Q: Boundary reorganisation affects measures of deprivation – we need to measure deprivation more locally.

A. We’re trying to develop local mapping. We need to understand more about why similar areas have different problems.

Q: 1) Life expectancy targets – the Netherlands have a 30-year timescale but here we only go up to 2010. Is there any longer-term look here? 2) Local targets – can we set them?

A. There is an ongoing debate about targets across government. It shouldn’t be seen as failure if targets aren’t met – we need to appreciate a rise in output/outcome even if the target isn’t fully met. “Getting from 30% to 73% is a great achievement, even if the target was 75%.”

Alex Scott-Samuel,

Director, EQUAL (Equity in Health Research and Development Unit), Department of Public Health, University of Liverpool:

Health inequality means unfair or unjust differences in health determinants or outcomes within or between defined populations.

War is a health inequality issue. The problems of inequality include affluence. Equity is about distribution according to need. Capitalism is about inequality.
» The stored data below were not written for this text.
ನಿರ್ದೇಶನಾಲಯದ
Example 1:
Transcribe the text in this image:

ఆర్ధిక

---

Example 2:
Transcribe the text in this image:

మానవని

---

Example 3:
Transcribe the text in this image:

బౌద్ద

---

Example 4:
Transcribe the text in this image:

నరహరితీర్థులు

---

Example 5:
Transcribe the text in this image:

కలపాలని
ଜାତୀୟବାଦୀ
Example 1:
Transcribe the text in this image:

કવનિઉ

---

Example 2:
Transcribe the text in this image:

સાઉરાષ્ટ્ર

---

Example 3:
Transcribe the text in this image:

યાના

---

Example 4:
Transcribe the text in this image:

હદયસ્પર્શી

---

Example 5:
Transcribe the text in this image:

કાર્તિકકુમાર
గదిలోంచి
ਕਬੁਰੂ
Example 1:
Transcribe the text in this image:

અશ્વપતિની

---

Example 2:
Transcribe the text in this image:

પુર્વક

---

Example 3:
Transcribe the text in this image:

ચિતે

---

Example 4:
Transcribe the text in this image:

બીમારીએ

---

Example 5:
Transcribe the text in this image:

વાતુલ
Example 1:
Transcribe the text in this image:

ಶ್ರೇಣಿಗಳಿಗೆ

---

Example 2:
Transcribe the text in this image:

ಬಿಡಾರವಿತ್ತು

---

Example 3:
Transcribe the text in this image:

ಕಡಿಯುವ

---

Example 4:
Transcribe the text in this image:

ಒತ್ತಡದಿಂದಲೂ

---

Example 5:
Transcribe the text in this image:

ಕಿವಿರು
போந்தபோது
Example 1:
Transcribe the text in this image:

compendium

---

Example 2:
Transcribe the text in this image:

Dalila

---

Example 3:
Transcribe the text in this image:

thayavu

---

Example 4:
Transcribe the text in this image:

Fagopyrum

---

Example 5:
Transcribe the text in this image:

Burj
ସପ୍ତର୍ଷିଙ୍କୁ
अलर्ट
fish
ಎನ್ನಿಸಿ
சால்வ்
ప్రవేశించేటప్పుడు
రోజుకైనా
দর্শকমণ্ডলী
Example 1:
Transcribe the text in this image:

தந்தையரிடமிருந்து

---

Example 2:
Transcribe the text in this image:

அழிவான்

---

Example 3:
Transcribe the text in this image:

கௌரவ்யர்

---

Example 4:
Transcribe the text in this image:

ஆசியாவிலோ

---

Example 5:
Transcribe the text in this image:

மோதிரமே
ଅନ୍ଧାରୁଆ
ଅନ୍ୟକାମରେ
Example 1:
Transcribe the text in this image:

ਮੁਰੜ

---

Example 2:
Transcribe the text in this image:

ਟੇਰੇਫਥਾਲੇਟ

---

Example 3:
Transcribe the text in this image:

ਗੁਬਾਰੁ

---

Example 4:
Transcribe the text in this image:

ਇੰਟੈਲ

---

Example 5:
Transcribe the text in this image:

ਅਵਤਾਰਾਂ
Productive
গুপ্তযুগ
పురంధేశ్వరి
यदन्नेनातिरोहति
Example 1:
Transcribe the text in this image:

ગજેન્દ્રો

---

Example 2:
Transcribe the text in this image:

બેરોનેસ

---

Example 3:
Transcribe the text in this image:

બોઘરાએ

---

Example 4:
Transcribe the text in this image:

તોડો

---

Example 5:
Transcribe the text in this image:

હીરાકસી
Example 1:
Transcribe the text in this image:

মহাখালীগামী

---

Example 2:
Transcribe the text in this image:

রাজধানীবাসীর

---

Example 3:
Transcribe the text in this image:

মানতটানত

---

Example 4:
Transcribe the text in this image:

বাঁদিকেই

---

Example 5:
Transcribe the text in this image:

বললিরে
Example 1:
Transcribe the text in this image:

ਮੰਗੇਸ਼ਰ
Social democracy is regulated capitalism – on the basis that people in your own country matter slightly. Poverty is not the same as inequality. We need to consider the problem of the rich and the very narrow distribution of wealth

Workshop : Access for local communities

Facilitators : Dawn Rivers/Anna Akhtar/Bernadette Conlan

Key Points:

  • Need to find ways to gain recognition for the work of the voluntary sector in delivering on the inclusion agenda. The Voluntary sector have a key role to play in supporting the mainstream on achieving their targets.
  • Difficulty for projects/initiatives that have been set up with short term funding, difficulties in gaining ongoing core funding for established projects.
  • Nationally set targets are useful for providing a framework to work within, but these need to be supplemented by locally set targets that are developed with local community involvement.
  • In terms of involvement it would be useful to develop ‘Participation’ standards for all agencies to work with as part of their conditions of funding – and to be performance managed against (Including statutory org.) This would include reimbursement of travel expenses, child care costs, translation issues, and discussions/decision making to take place in more creative ways (Participatory appraisal).
  • Look at the way we structure our services – Is it appropriate for so many to be run from centres with inflexible appointment systems – would it be more appropriate to offer more outreach services, making contact with more isolated people with in the community in different settings.
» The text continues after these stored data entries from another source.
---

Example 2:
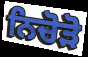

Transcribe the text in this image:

ਨਿਚੋੜੋ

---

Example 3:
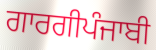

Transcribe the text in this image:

ਗਾਰਗੀਪੰਜਾਬੀ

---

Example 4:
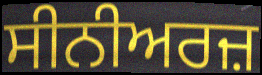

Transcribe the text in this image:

ਸੀਨੀਅਰਜ਼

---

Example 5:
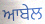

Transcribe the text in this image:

ਆਬੇਲ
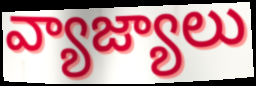
వ్యాజ్యాలు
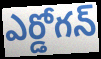
ఎర్డోగన్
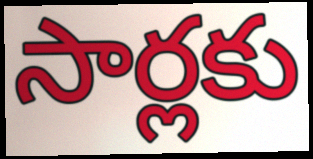
సార్లకు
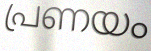
പ്രണയം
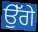
ਉੱਗੇ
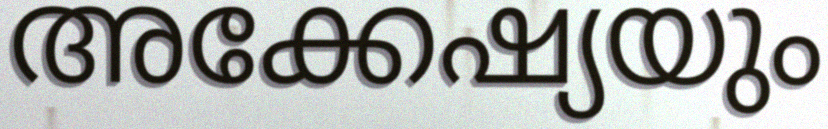
അക്കേഷ്യയും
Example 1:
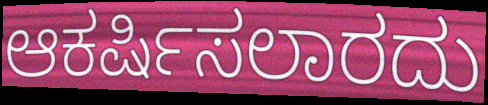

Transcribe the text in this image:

ಆಕರ್ಷಿಸಲಾರದು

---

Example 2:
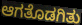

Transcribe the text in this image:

ಆಗತೊಡಗಿತು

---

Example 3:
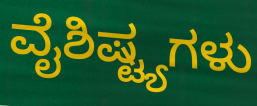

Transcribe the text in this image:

ವೈಶಿಷ್ಟ್ಯಗಳು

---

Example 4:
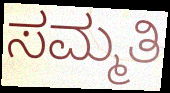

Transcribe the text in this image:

ಸಮ್ಮತಿ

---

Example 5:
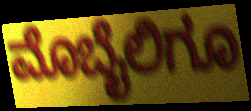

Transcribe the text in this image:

ಮೊಬೈಲಿಗೂ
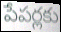
పేపర్లకు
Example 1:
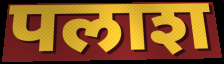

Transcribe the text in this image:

पलाश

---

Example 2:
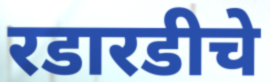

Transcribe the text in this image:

रडारडीचे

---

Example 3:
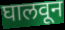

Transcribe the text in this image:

घालवून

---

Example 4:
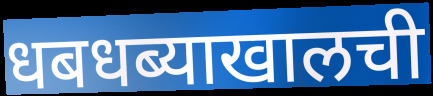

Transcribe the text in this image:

धबधब्याखालची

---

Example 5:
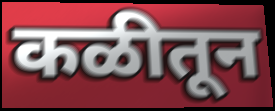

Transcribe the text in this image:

कळीतून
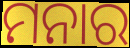
ମନାର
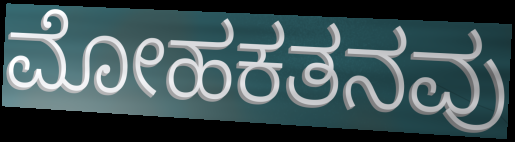
ಮೋಹಕತನವು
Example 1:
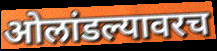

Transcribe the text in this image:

ओलांडल्यावरच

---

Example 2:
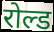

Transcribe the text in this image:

रोल्ड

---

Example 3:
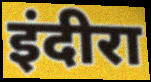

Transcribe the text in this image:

इंदीरा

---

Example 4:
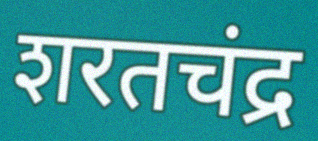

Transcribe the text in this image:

शरतचंद्र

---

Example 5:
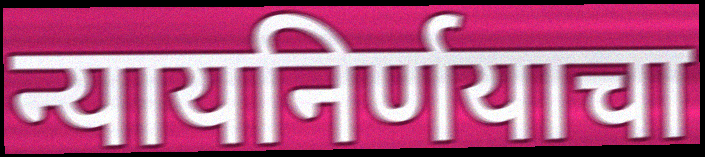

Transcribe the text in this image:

न्यायनिर्णयाचा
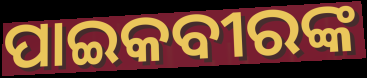
ପାଇକବୀରଙ୍କ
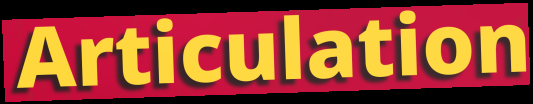
Articulation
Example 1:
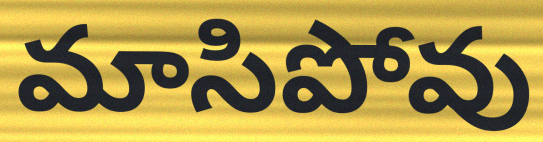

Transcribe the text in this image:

మాసిపోవు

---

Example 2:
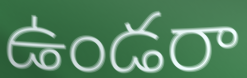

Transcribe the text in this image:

ఉండరా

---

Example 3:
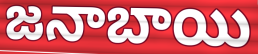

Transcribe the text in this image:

జనాబాయి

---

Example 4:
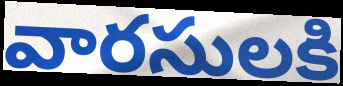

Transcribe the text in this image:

వారసులకి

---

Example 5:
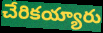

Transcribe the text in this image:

చేరికయ్యారు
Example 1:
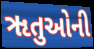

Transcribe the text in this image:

ૠતુઓની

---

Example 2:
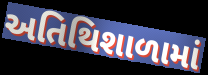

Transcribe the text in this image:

અતિથિશાળામાં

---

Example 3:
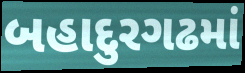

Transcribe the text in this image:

Workshop session on ethnicity, culture and race

(Participants from voluntary sector provider organisation, PCT, Health for All initiative)

We’d like to see equality across the board, showing itself in:

  • how you are treated by frontline staff
  • interactions between patients and staff

There needs to be training for frontline staff.

Prejudice isn’t only around race, it’s around class and perceived status. People express prejudice when they feel it’s safe to do so.

Racism is powerfully countered by people having personal experience of meeting other (different) people and speaking to them.

People providing care shouldn’t make assumptions but let the person (patient) lead them. “Don’t assume what my needs are. I don’t fit into categories. Take me as I am.” It’s about treating people as individuals.

There are particular needs of particular communities – these are still not sufficiently researched. Communities have to struggle to have their needs recognised (eg sickle cell anaemia and thalassemia in the 80s/90s, and the Irish community more recently).

Some people experiencing racism may find it very difficult to talk about, so it’s often hidden.

Asylum seekers (who experience a lot of racism) would never complain about it.